:: THE REQUEST ::
Present the data from the line with "family: Piperaceae" up to and including the line with "country: Mexico" as a Markdown table with the columns Number and Line, giving each nonblank line its own row.

:: DATA SUPPLIED ::

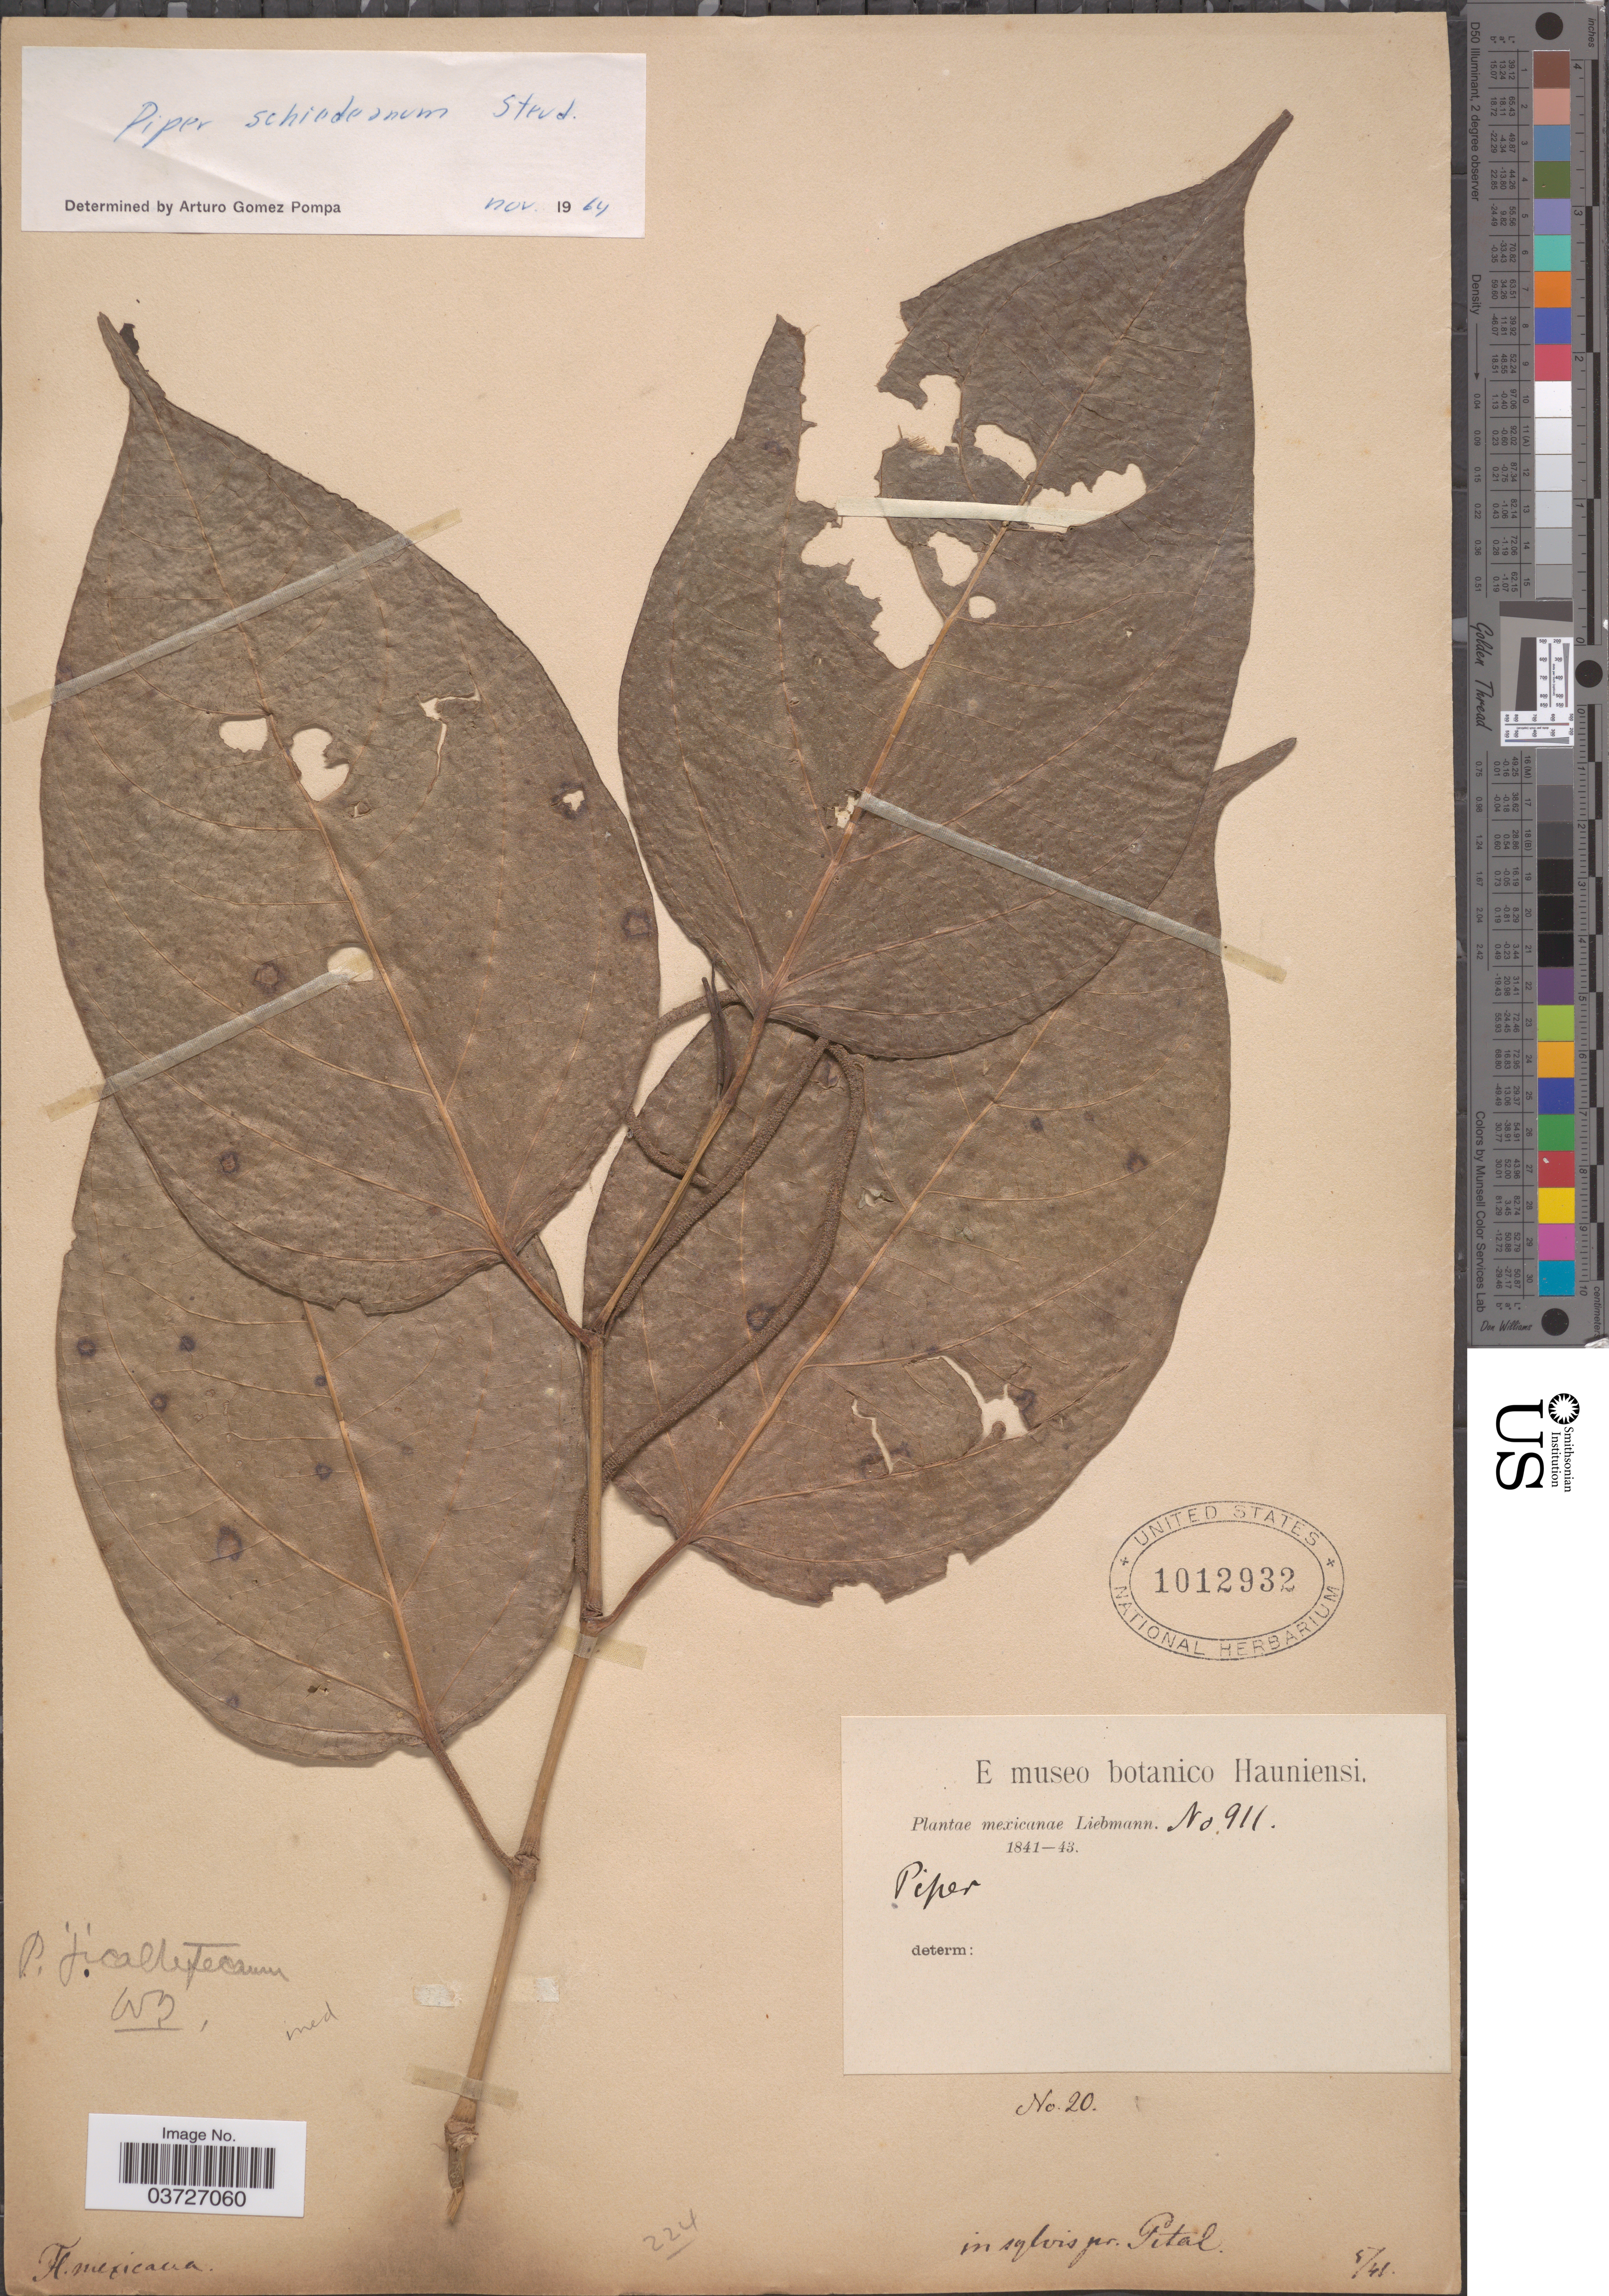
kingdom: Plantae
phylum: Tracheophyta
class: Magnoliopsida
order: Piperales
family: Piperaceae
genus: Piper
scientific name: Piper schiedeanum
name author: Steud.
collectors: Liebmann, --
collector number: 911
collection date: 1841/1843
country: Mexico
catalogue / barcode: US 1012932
...
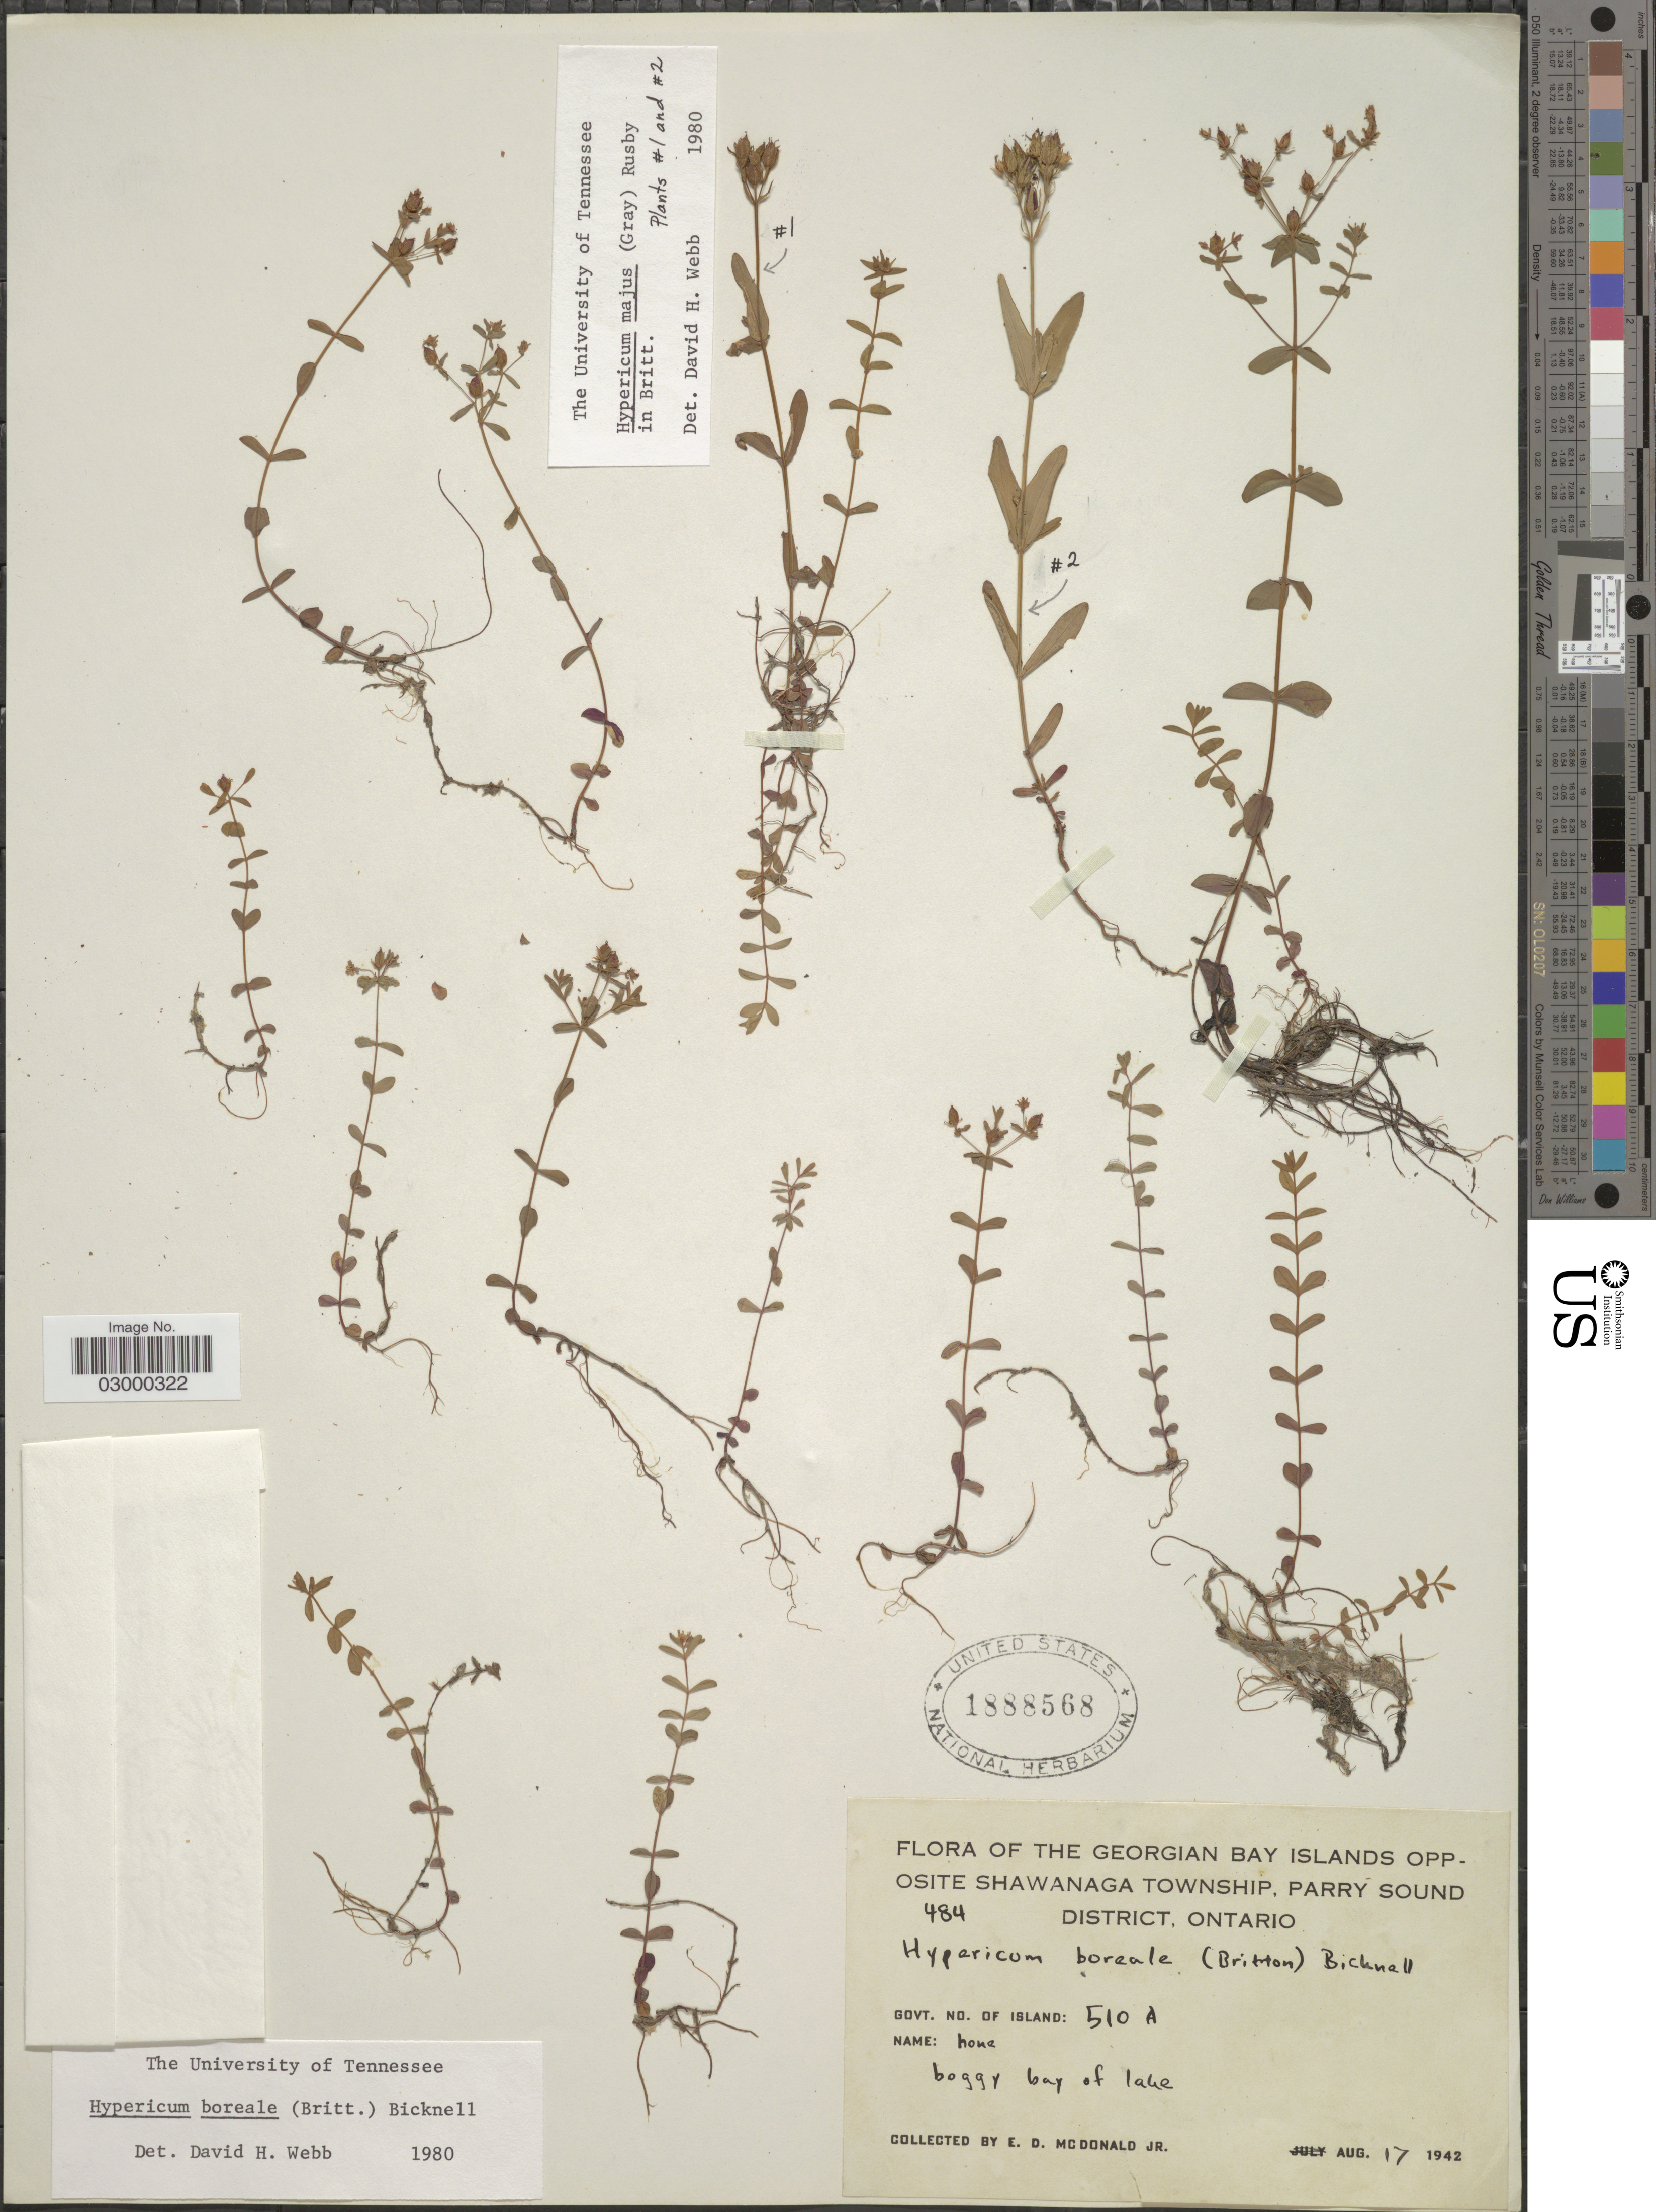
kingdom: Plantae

:: EXERCISE RESULT ::
| Number | Line |
|---|---|
| 1 | family: Piperaceae |
| 2 | genus: Piper |
| 3 | scientific name: Piper schiedeanum |
| 4 | name author: Steud. |
| 5 | collectors: Liebmann, -- |
| 6 | collector number: 911 |
| 7 | collection date: 1841/1843 |
| 8 | country: Mexico |